With choices from the some-of-these-people-may-be-on-something area of pop history, there’s the likes of The Chills, Television Personalities and Disco Inferno nestling alongside The Velvet Underground’s Ocean and a cut from Felt’s full-on Cocteau Twins phase, Red Indians. Martin Rev and Suicide crop up with the menace-haemorrhaging Cheree and slightly more upbeat Sparks, while Julian Cope’s Laughing Boy, from his own disowning pop era masterpiece Fried, is a welcome selection. You listen to it and can’t quite imagine that, literally two years beforehand, Duran Duran were claiming The Teardrop Explodes were their only competition. Charlie Feathers’ Mound of Clay sees the rockabilly giant in a mellower frame of mind, while the gorgeously meditative Lord Can You Hear Me? may represent the first time the Late Night Tales series has had to clear a Spacemen 3 track, but it fills the criteria perfectly.

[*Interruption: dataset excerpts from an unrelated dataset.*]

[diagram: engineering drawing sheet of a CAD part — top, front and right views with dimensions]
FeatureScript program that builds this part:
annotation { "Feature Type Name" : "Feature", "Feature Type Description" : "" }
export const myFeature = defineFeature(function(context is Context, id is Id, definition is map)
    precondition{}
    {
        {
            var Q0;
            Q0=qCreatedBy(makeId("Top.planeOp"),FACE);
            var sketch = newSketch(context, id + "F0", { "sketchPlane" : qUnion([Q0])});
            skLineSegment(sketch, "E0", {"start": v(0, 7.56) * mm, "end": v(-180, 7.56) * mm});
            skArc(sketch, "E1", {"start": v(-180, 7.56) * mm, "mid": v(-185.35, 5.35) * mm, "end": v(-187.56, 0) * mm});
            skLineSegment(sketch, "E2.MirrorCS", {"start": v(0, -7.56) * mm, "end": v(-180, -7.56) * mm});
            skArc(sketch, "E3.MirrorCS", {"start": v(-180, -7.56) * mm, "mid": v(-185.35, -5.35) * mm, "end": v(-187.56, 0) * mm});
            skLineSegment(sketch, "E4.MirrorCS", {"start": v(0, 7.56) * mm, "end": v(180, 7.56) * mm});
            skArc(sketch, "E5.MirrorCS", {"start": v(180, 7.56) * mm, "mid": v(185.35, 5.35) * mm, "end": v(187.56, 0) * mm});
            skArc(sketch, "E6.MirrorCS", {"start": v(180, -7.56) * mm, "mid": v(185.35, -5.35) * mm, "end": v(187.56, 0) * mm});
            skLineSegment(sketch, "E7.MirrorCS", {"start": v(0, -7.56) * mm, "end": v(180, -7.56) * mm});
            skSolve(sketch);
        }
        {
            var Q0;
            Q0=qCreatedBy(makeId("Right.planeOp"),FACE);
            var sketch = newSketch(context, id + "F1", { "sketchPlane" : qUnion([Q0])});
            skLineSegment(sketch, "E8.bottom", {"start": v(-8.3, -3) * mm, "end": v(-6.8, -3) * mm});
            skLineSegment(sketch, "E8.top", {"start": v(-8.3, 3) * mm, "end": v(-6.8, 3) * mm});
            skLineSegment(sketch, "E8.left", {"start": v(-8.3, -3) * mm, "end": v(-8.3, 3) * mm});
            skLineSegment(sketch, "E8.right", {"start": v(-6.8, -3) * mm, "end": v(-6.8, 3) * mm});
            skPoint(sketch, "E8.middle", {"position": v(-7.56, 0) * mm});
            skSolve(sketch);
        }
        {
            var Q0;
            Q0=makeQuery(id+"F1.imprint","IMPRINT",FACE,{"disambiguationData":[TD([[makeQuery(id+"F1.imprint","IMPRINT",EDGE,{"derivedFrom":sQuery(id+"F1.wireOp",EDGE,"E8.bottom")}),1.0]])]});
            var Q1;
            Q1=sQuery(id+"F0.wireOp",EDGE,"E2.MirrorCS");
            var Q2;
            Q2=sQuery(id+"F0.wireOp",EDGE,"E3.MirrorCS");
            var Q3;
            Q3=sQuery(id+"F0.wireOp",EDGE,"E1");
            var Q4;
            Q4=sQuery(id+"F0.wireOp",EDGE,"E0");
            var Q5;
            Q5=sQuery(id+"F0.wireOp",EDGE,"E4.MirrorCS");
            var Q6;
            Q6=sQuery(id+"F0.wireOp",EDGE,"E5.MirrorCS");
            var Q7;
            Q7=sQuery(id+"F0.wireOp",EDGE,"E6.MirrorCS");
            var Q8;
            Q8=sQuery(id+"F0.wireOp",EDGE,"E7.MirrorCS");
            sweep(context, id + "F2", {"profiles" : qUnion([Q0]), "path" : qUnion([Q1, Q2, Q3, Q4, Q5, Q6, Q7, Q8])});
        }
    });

As tradition dictates with Late Night Tales, the curators thrown in an exclusive track from themselves, and here MGMT opt for a cover of Bauhaus’ All We Ever Wanted Was Everything, originally from the dark gents’ The Sky’s Gone Out opus. It’s fair to say that, while it’s actually very lovely, it’s proof that MGMT probably don’t have ‘become pop stars’ noted on their career to-do list. To close there is a short story read by Paul Morley, without one mention of Joy Division.
Exuding the air of a mixtape you might have made for a friend away at university back in 1989, to say thanks for some Pale Saints tickets, while it may be incongruous among the earlier releases and perhaps the reputation that Late Night Tales has built itself on, this is actually a very brilliant package.